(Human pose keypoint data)
════════════════
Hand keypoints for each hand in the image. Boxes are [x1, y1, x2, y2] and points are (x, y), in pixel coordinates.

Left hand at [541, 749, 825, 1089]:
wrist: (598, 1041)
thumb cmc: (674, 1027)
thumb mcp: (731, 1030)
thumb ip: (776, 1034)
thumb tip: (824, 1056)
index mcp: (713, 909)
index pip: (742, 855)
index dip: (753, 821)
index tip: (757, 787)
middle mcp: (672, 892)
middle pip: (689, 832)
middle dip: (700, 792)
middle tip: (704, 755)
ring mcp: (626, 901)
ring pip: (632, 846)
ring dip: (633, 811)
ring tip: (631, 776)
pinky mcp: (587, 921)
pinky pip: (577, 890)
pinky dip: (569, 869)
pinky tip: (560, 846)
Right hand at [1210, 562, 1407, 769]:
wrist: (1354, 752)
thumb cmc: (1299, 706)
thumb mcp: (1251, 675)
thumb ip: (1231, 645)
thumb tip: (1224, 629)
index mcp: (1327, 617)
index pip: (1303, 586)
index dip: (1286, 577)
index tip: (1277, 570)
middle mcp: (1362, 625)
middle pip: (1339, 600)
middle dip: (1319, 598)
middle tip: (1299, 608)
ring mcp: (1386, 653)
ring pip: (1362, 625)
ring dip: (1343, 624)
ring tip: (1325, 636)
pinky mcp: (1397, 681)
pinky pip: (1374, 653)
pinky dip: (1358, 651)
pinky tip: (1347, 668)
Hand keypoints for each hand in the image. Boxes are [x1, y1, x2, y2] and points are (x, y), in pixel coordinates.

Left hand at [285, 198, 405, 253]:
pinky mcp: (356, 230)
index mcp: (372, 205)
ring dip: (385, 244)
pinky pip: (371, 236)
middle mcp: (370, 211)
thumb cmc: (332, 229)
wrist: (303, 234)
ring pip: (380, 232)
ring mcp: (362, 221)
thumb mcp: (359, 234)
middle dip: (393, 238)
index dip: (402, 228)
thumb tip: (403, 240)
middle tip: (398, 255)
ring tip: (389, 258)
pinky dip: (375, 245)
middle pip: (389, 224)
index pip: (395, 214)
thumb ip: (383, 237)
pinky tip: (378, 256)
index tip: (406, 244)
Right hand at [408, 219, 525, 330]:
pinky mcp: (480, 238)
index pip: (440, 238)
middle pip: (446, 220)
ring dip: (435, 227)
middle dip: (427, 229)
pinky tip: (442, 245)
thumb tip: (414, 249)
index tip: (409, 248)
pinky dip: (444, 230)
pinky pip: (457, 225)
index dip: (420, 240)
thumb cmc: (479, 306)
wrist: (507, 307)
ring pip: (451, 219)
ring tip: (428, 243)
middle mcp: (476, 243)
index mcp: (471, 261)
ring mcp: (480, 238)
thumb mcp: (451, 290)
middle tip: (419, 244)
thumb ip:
════════════════
[Exercise requirements] The first line of the entries above marks where to begin; repeat each line exactly through the one that contains "middle mcp: (1362, 625)", and include that line.

[Task solution]
Hand keypoints for each hand in the image. Boxes are [x1, y1, x2, y2] and points are (x, y), in pixel coordinates.

Left hand at [541, 749, 825, 1089]:
wrist: (598, 1041)
thumb cmc: (674, 1027)
thumb mcp: (731, 1030)
thumb ip: (776, 1034)
thumb tip: (824, 1056)
index mcp: (713, 909)
index pip: (742, 855)
index dip: (753, 821)
index tip: (757, 787)
middle mcp: (672, 892)
middle pip: (689, 832)
middle dip: (700, 792)
middle tip: (704, 755)
ring mcp: (626, 901)
ring pip: (632, 846)
ring dip: (633, 811)
ring tip: (631, 776)
pinky mcp: (587, 921)
pinky pip: (577, 890)
pinky dip: (569, 869)
pinky tip: (560, 846)
Right hand at [1210, 562, 1407, 769]:
wrist: (1354, 752)
thumb cmc: (1299, 706)
thumb mcp: (1251, 675)
thumb ip: (1231, 645)
thumb tip: (1224, 629)
index mcp: (1327, 617)
index pip: (1303, 586)
index dip: (1286, 577)
index tip: (1277, 570)
middle mcp: (1362, 625)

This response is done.